WHAT IS EXPECTED. Update the material below by replacing every "Buy now" with "Add to cart". Keep everything else unchanged.

Dataset excerpts

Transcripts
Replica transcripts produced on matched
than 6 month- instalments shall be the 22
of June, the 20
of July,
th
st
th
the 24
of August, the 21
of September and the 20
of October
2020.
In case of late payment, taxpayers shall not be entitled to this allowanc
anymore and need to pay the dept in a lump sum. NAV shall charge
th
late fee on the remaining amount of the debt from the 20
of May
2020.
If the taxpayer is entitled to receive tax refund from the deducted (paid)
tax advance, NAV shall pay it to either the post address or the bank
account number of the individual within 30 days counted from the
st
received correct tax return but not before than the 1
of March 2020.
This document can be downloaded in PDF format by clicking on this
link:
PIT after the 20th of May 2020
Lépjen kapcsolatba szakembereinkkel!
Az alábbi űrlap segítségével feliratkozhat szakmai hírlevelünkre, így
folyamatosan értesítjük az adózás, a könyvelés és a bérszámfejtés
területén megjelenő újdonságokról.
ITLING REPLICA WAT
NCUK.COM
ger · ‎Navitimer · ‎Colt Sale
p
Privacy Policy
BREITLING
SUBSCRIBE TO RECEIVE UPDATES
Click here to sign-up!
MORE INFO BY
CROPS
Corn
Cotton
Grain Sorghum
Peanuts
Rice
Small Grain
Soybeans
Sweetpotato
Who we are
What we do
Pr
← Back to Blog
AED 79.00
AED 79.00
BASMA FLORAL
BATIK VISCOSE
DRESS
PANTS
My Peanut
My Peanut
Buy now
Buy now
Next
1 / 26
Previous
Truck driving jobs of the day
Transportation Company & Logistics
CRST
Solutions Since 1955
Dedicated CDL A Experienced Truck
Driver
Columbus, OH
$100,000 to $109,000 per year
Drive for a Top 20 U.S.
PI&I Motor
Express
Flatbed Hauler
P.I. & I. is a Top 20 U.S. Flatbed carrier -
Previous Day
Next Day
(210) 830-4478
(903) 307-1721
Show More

RESPONSE TO THE TASK.
Transcripts
Replica transcripts produced on matched
than 6 month- instalments shall be the 22
of June, the 20
of July,
th
st
th
the 24
of August, the 21
of September and the 20
of October
2020.
In case of late payment, taxpayers shall not be entitled to this allowanc
anymore and need to pay the dept in a lump sum. NAV shall charge
th
late fee on the remaining amount of the debt from the 20
of May
2020.
If the taxpayer is entitled to receive tax refund from the deducted (paid)
tax advance, NAV shall pay it to either the post address or the bank
account number of the individual within 30 days counted from the
st
received correct tax return but not before than the 1
of March 2020.
This document can be downloaded in PDF format by clicking on this
link:
PIT after the 20th of May 2020
Lépjen kapcsolatba szakembereinkkel!
Az alábbi űrlap segítségével feliratkozhat szakmai hírlevelünkre, így
folyamatosan értesítjük az adózás, a könyvelés és a bérszámfejtés
területén megjelenő újdonságokról.
ITLING REPLICA WAT
NCUK.COM
ger · ‎Navitimer · ‎Colt Sale
p
Privacy Policy
BREITLING
SUBSCRIBE TO RECEIVE UPDATES
Click here to sign-up!
MORE INFO BY
CROPS
Corn
Cotton
Grain Sorghum
Peanuts
Rice
Small Grain
Soybeans
Sweetpotato
Who we are
What we do
Pr
← Back to Blog
AED 79.00
AED 79.00
BASMA FLORAL
BATIK VISCOSE
DRESS
PANTS
My Peanut
My Peanut
Add to cart
Add to cart
Next
1 / 26
Previous
Truck driving jobs of the day
Transportation Company & Logistics
CRST
Solutions Since 1955
Dedicated CDL A Experienced Truck
Driver
Columbus, OH
$100,000 to $109,000 per year
Drive for a Top 20 U.S.
PI&I Motor
Express
Flatbed Hauler
P.I. & I. is a Top 20 U.S. Flatbed carrier -
Previous Day
Next Day
(210) 830-4478
(903) 307-1721
Show More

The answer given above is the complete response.